- EXERCISE GOAL:
In the cheerleading article, rewrite the paragraph beginning "Whether she was cheering for Salt Lake's West High" as a short list that keeps its main facts.

- TEXT SECTION:
----
Cheerleading loomed large in Isabelle Johnston’s youth and college years.

She cheered all four years of high school, two in college and on competition teams. Her mom is a cheer coach and her husband was a cheerleader, too.

Whether she was cheering for Salt Lake’s West High, on a competition team or the two years she cheered for Boise State University, Johnston was required to sign agreements that spelled out the schools’ or clubs’ expectations such as maintaining a certain grade point average, eschewing alcohol and prohibitions on posting images on social media that could reflect poorly on the team or organization, she said.

Johnston said she didn’t think too much about the agreements she signed because “I understood that I tried out for a team and if I made the team there would be certain expectations I had to uphold.”

Most of her teammates followed the rules, although one of her college teammates got a warning from a coach over her social media posts.

“She had been photographed at parties with alcohol, which is a no-no for college cheer. The coach was like, ‘You have one more chance. If it happens again, you’re off the team.’ I felt like it was always pretty fair, you know, multiple warnings at least before the end-all,” Johnston said.
----
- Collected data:
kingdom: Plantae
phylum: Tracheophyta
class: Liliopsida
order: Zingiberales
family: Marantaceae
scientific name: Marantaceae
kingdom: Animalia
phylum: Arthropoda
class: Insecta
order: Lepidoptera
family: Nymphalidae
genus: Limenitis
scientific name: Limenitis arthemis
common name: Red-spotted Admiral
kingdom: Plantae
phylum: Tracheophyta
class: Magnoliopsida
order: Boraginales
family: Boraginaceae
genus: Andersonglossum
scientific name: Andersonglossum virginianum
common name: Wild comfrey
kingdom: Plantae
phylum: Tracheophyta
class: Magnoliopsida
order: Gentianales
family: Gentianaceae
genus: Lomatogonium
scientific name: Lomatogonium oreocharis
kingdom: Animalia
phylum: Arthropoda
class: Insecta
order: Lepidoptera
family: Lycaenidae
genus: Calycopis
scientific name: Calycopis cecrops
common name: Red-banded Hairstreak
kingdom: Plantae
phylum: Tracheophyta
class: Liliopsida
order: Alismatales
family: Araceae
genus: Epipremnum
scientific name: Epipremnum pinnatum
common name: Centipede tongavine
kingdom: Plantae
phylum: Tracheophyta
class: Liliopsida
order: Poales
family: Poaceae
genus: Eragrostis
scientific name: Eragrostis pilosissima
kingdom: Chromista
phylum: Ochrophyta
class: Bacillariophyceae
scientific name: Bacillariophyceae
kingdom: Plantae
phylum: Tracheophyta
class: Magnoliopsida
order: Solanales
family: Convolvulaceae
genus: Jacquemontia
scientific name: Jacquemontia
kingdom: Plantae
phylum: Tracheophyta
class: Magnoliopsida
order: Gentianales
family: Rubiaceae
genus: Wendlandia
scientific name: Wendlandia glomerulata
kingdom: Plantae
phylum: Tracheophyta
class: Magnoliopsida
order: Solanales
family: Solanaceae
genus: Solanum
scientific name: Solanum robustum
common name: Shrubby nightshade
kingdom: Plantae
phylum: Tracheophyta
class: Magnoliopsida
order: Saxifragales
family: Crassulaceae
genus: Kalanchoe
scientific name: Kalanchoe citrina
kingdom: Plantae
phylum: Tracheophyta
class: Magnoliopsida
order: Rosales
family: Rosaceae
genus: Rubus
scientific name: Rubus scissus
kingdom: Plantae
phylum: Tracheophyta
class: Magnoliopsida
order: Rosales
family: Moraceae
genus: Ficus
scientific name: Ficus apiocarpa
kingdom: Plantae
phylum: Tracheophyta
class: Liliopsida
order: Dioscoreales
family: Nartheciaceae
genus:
----
- FINISHED EXERCISE:
- Johnston cheered for Salt Lake's West High, on a competition team, and for two years at Boise State University.
- In each case she had to sign agreements spelling out the school's or club's expectations.
- These included keeping a certain grade point average.
- They included avoiding alcohol.
- They banned posting social media images that could reflect poorly on the team or organization.